OPCVM: Renforcement du dispositif de gestion des risques

Attendue cette année, la nouvelle mouture de la loi sur les OPCVM a été repoussée au 1er semestre 2021 en raison du contexte. Le projet d’amendement prévoit entre autres la constitution d’OPCVM à compartiments, des règles de constitution et de fonctionnement allégées pour certains d’entre-eux, l’admission des titres d’OPCVM aux négociations sur un marché réglementé ou encore l’élargissement des possibilités d’investissements de ces véhicules à l’étranger. L’idée est aussi de permettre une distinction claire en termes de gestion de portefeuille et de diversification de risque entre un OPCVM grand public et un OPCVM dédié. «Aujourd’hui, il n’y a pas de grande différence», relève l’Autorité. Celle-ci va aussi imposer une exigence minimale en termes de fonds propres.

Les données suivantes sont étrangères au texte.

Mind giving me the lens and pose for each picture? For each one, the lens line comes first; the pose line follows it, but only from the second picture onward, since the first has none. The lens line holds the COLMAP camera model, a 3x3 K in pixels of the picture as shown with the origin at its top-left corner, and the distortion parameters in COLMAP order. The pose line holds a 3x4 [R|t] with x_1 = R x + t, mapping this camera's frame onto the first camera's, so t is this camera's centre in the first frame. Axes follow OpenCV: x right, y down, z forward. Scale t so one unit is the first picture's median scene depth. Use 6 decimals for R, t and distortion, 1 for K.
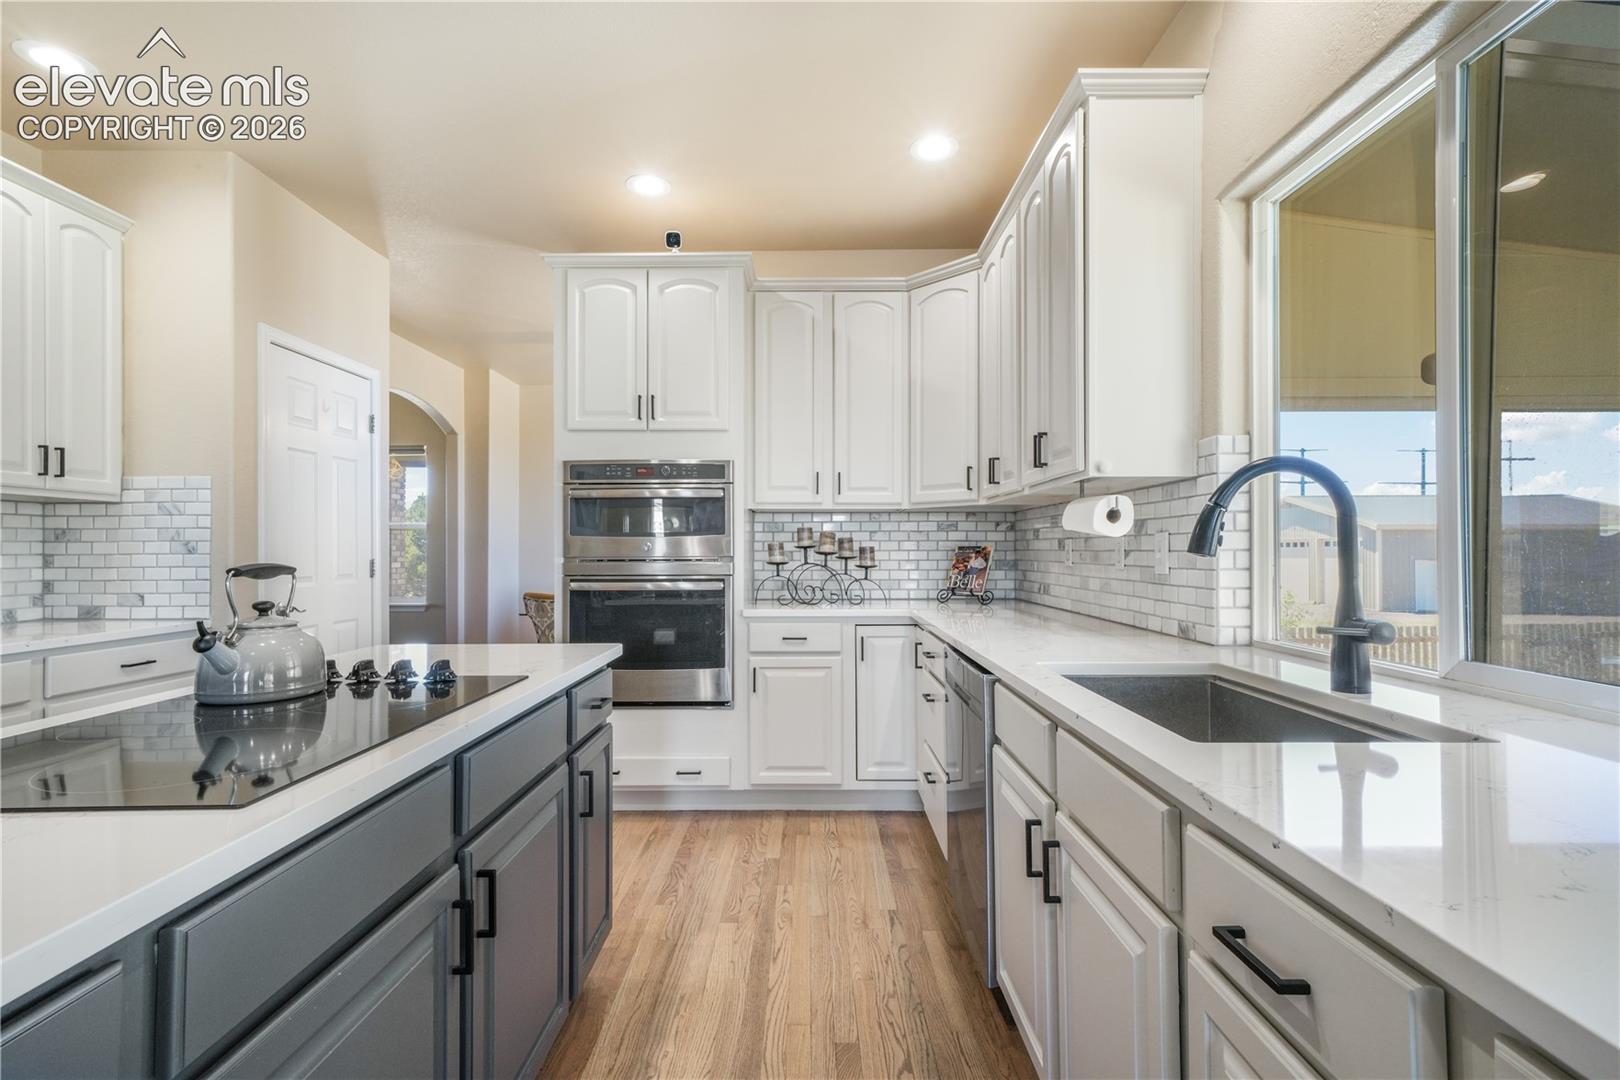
lens RADIAL K [[715.7, 0, 815.1], [0, 715.7, 542.3], [0, 0, 1]] dist [0.004622, 0.001005]
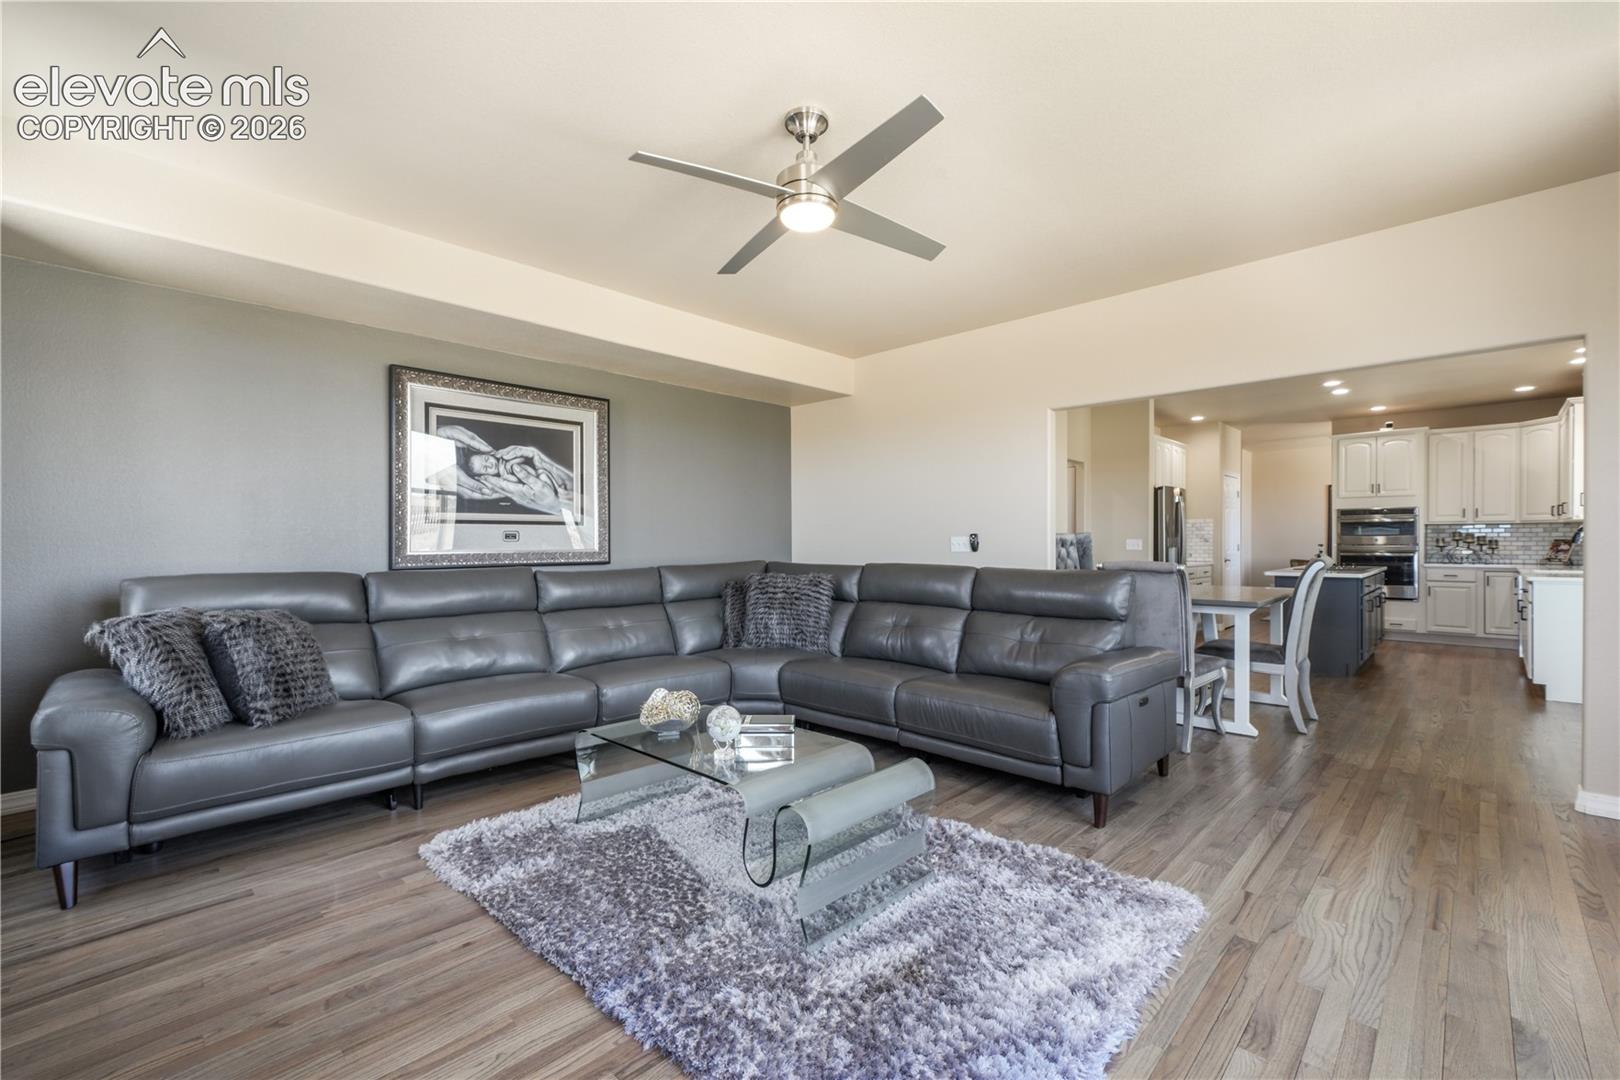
lens RADIAL K [[698.1, 0, 798.4], [0, 698.1, 542.1], [0, 0, 1]] dist [0.000811, 0.000392]
pose [[0.704796, 0.003064, -0.709404, 0.094397], [0.010204, 0.999843, 0.014455, -0.043265], [0.709337, -0.017427, 0.704654, -2.271478]]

Ces nouveautés ont été complétées par d’autres durant la crise sanitaire. De nouvelles exigences ont été rajoutées au cours des derniers mois pour renforcer la gestion des risques. Les sociétés de gestion doivent se doter d’une fonction permanente de gestion des risques en plus de celle du contrôle interne. Des outils de gestion du risque de liquidité (poche de défaisance, plafonnement des rachats…) seront intégrés au dispositif. Par ailleurs, le régulateur va imposer deux stress test par an aux sociétés de gestion. Ces dernières seront, en outre, soumises à l’agrément.